## Required action
Retype the following data exactly, but leave its pictures out.

## Data for this task
+ + + + +

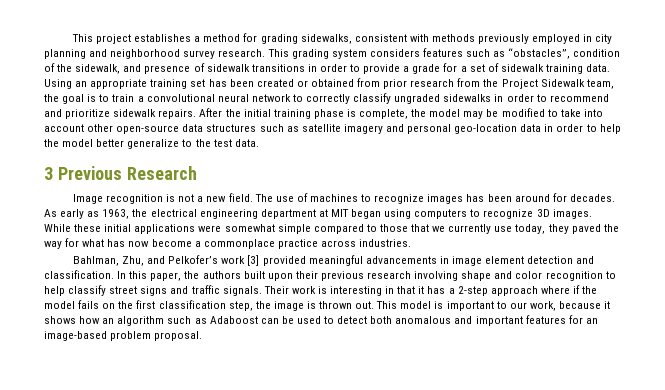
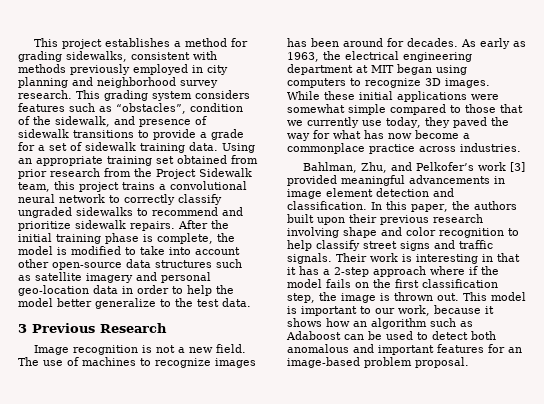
[307,64,347,72] in order -> (134, 134) none
[208,79,308,87] has been created or -> (174, 160) none
[44,94,135,104] the goal is to train -> [54,181,155,192] this project trains
[494,94,534,102] in order -> (133, 211) none
[463,109,499,119] may be -> [57,247,67,255] is

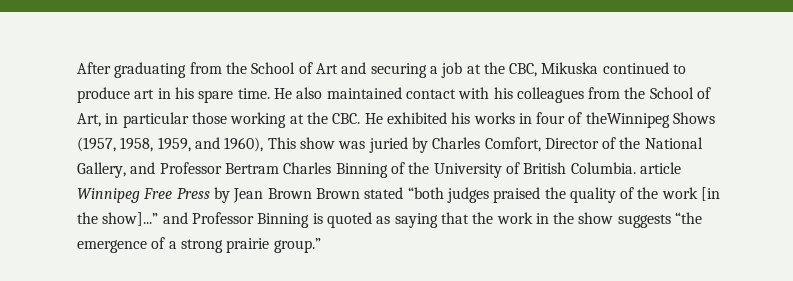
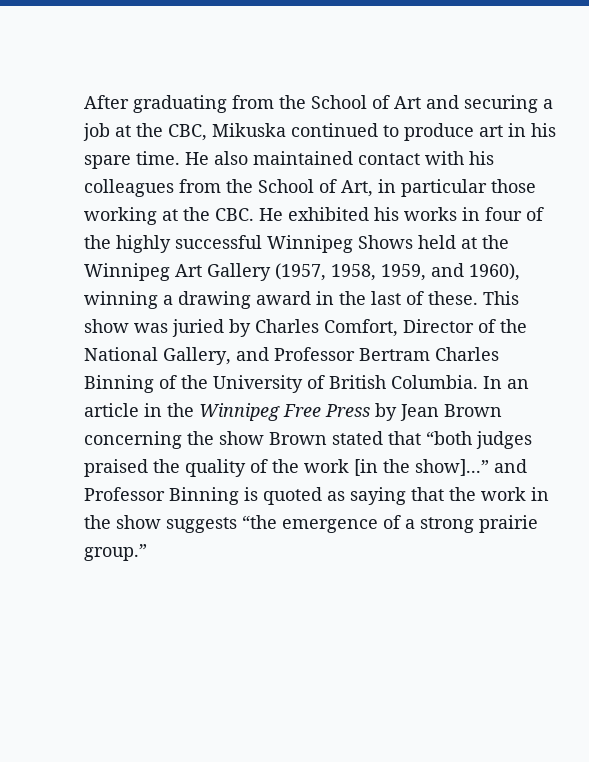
[585,112,716,128] theWinnipeg Shows -> [84,235,509,253] [84,263,271,281] the highly successful Winnipeg Shows held at the Winnipeg Art Gallery
(264, 144) none -> [84,291,478,309] winning a drawing award in the last of these.
[639,162,681,174] article -> [483,376,529,389] [84,403,194,417] In an article in the
(312, 193) none -> [84,431,264,449] concerning the show
(404, 193) none -> [388,431,421,445] that

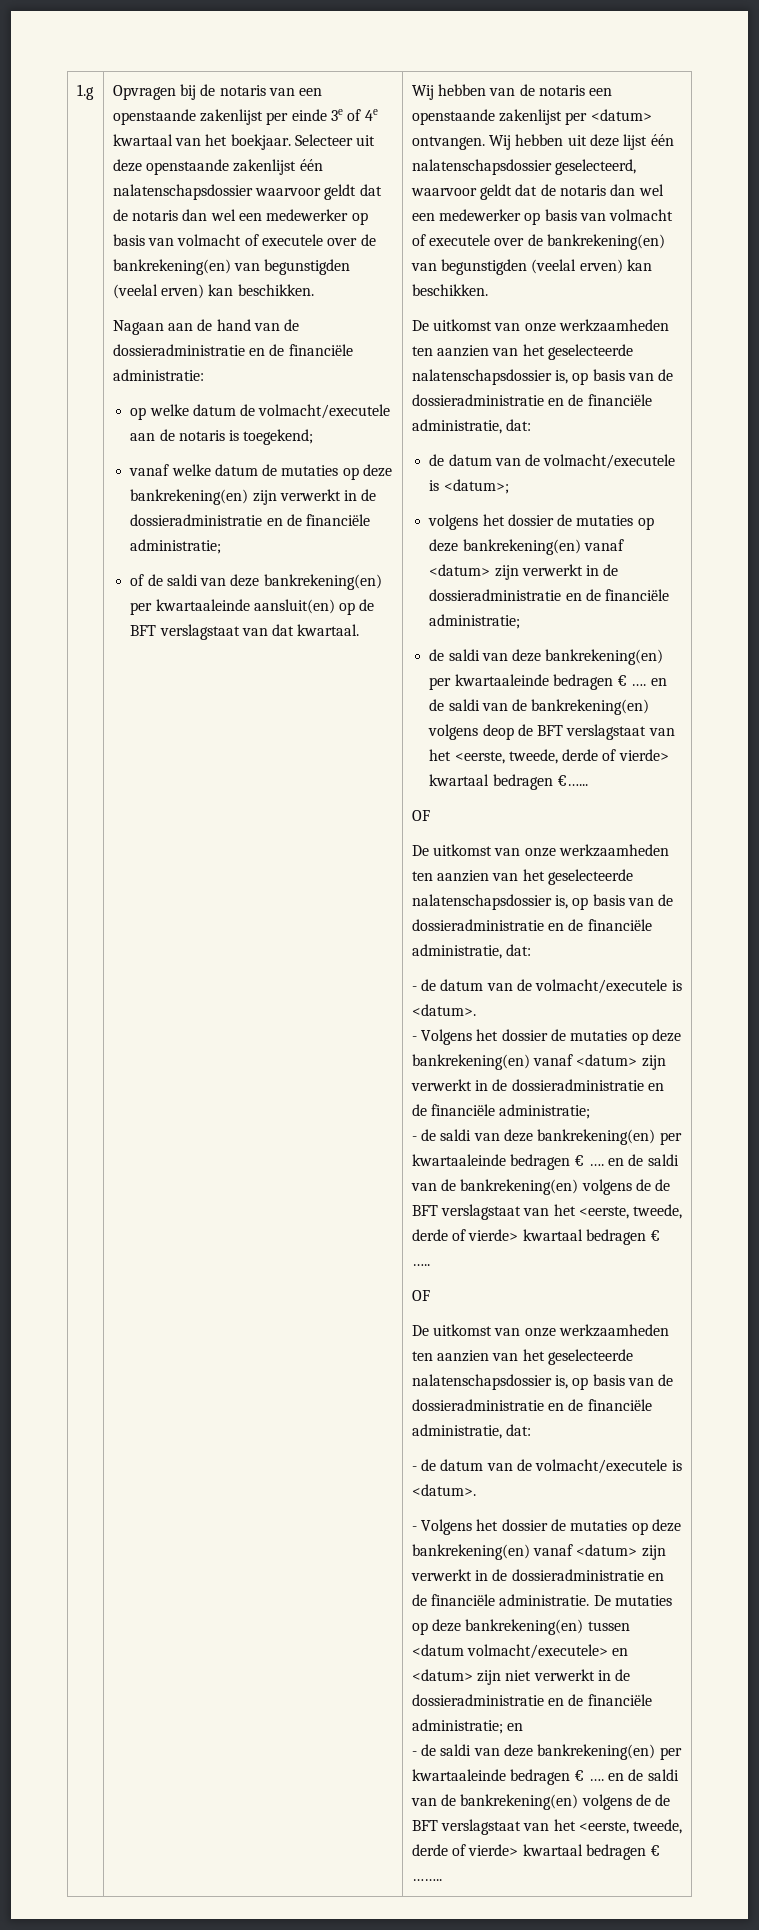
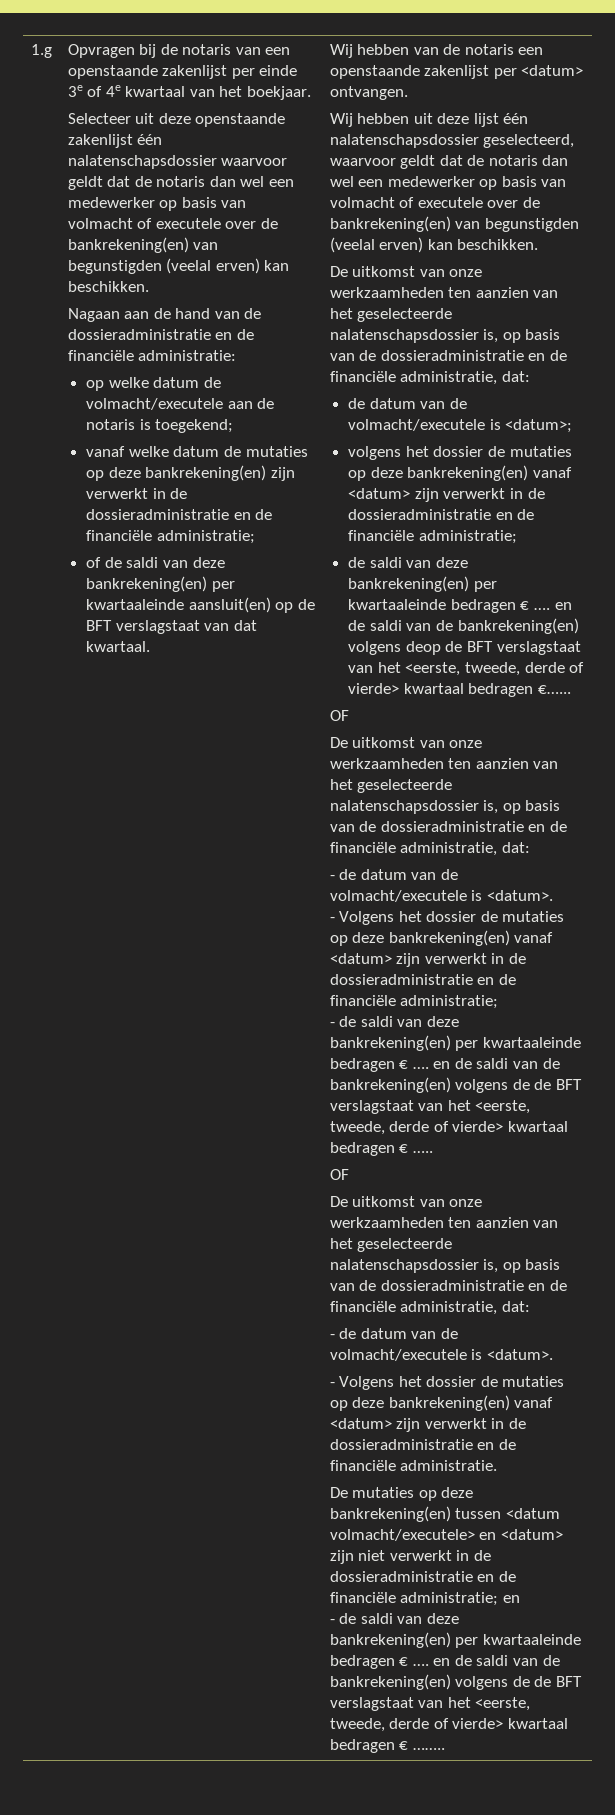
(291, 142) none -> (312, 93) //
(485, 143) none -> (408, 93) //
(590, 1600) none -> (498, 1465) //

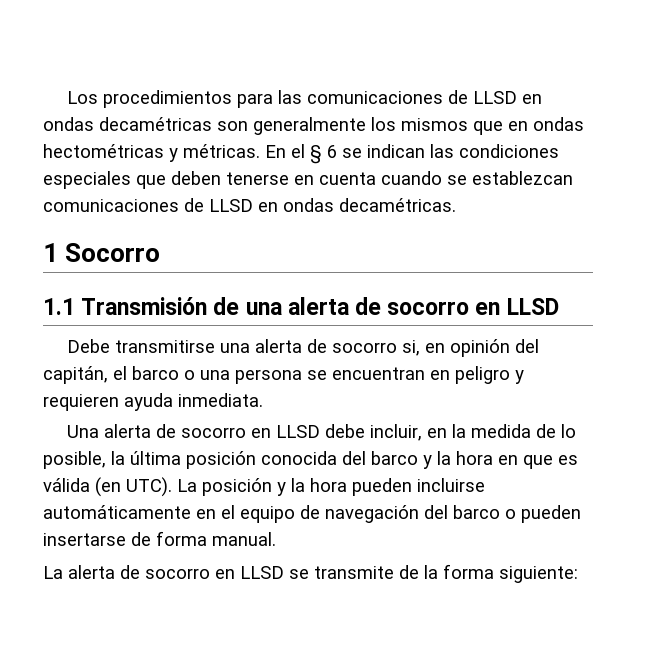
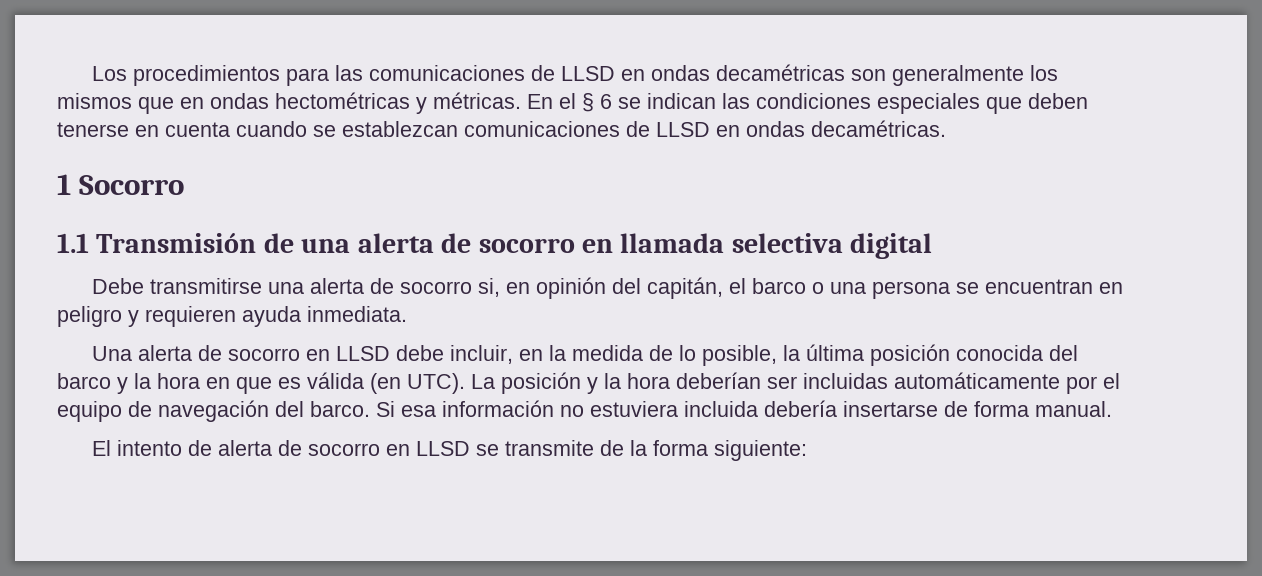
[506,298,559,315] LLSD -> [620,233,933,259] llamada selectiva digital
[352,478,485,496] [43,505,216,519] pueden incluirse automáticamente en -> [676,372,1097,394] deberían ser incluidas automáticamente por
[453,505,581,523] barco o pueden -> [310,400,837,417] barco. Si esa información no estuviera incluida debería
[43,566,63,579] La -> [91,440,212,456] El intento de

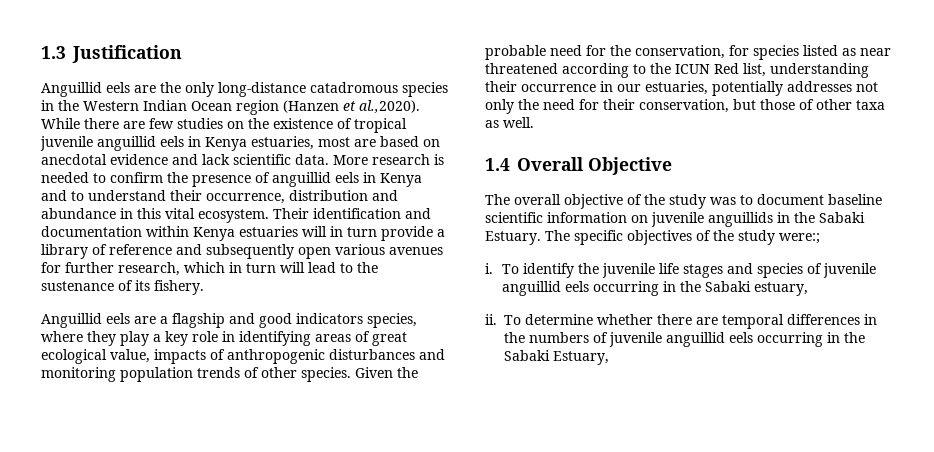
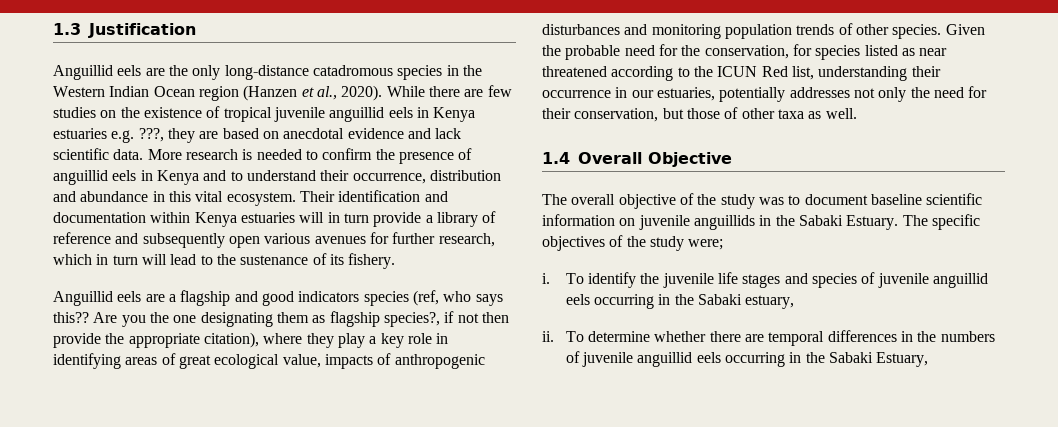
[359,100,420,114] al.,2020). -> [316,85,383,101] al., 2020).
[251,136,350,150] estuaries, most -> [53,128,195,143] estuaries e.g. ???, they
[367,313,417,328] species, -> [363,290,503,306] [53,311,509,327] [53,332,259,348] species (ref, who says this?? Are you the one designating them as flagship species?, if not then provide the appropriate citation),
[779,233,820,244] were:; -> [688,239,724,250] were;

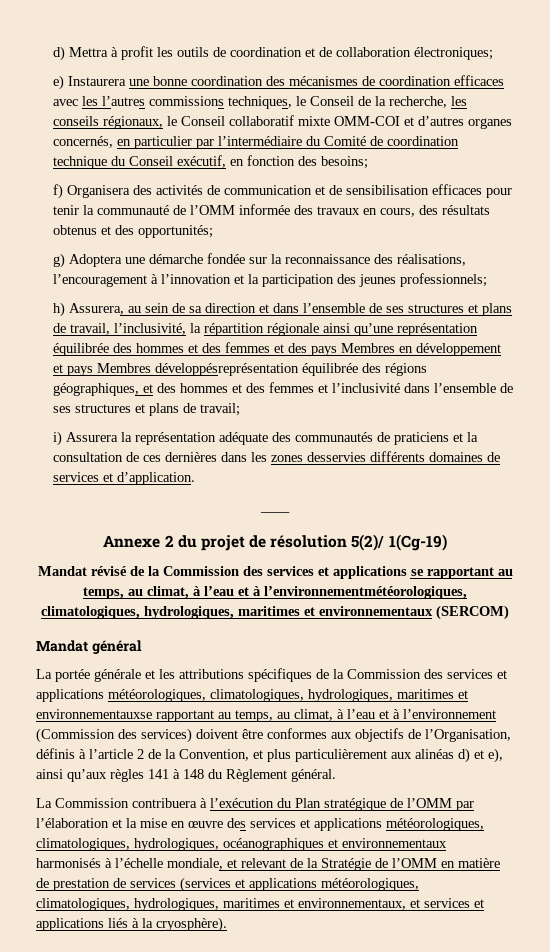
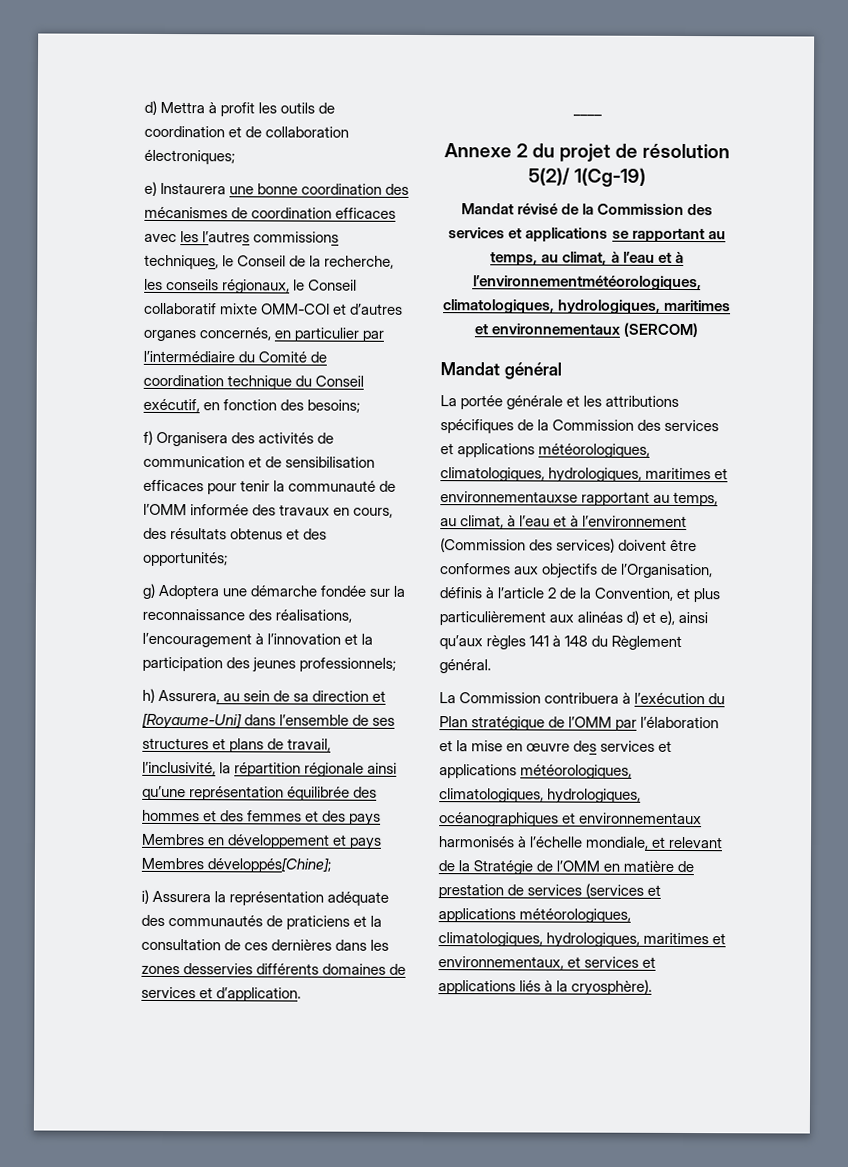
(269, 308) none -> [141,712,242,730] [Royaume-Uni]
[154,363,427,376] [52,382,513,396] [52,403,240,416] développésreprésentation équilibrée des régions géographiques, et des hommes et des femmes et l’inclusivité dans l’ensemble de ses structures et plans de travail; -> [206,857,331,873] développés[Chine];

+ + + + +

## Task result
[307,64,347,72] in order -> (134, 134) none
[208,79,308,87] has been created or -> (174, 160) none
[44,94,135,104] the goal is to train -> [54,181,155,192] this project trains
[494,94,534,102] in order -> (133, 211) none
[463,109,499,119] may be -> [57,247,67,255] is

[585,112,716,128] theWinnipeg Shows -> [84,235,509,253] [84,263,271,281] the highly successful Winnipeg Shows held at the Winnipeg Art Gallery
(264, 144) none -> [84,291,478,309] winning a drawing award in the last of these.
[639,162,681,174] article -> [483,376,529,389] [84,403,194,417] In an article in the
(312, 193) none -> [84,431,264,449] concerning the show
(404, 193) none -> [388,431,421,445] that

(291, 142) none -> (312, 93) //
(485, 143) none -> (408, 93) //
(590, 1600) none -> (498, 1465) //

[506,298,559,315] LLSD -> [620,233,933,259] llamada selectiva digital
[352,478,485,496] [43,505,216,519] pueden incluirse automáticamente en -> [676,372,1097,394] deberían ser incluidas automáticamente por
[453,505,581,523] barco o pueden -> [310,400,837,417] barco. Si esa información no estuviera incluida debería
[43,566,63,579] La -> [91,440,212,456] El intento de

[359,100,420,114] al.,2020). -> [316,85,383,101] al., 2020).
[251,136,350,150] estuaries, most -> [53,128,195,143] estuaries e.g. ???, they
[367,313,417,328] species, -> [363,290,503,306] [53,311,509,327] [53,332,259,348] species (ref, who says this?? Are you the one designating them as flagship species?, if not then provide the appropriate citation),
[779,233,820,244] were:; -> [688,239,724,250] were;

(269, 308) none -> [141,712,242,730] [Royaume-Uni]
[154,363,427,376] [52,382,513,396] [52,403,240,416] développésreprésentation équilibrée des régions géographiques, et des hommes et des femmes et l’inclusivité dans l’ensemble de ses structures et plans de travail; -> [206,857,331,873] développés[Chine];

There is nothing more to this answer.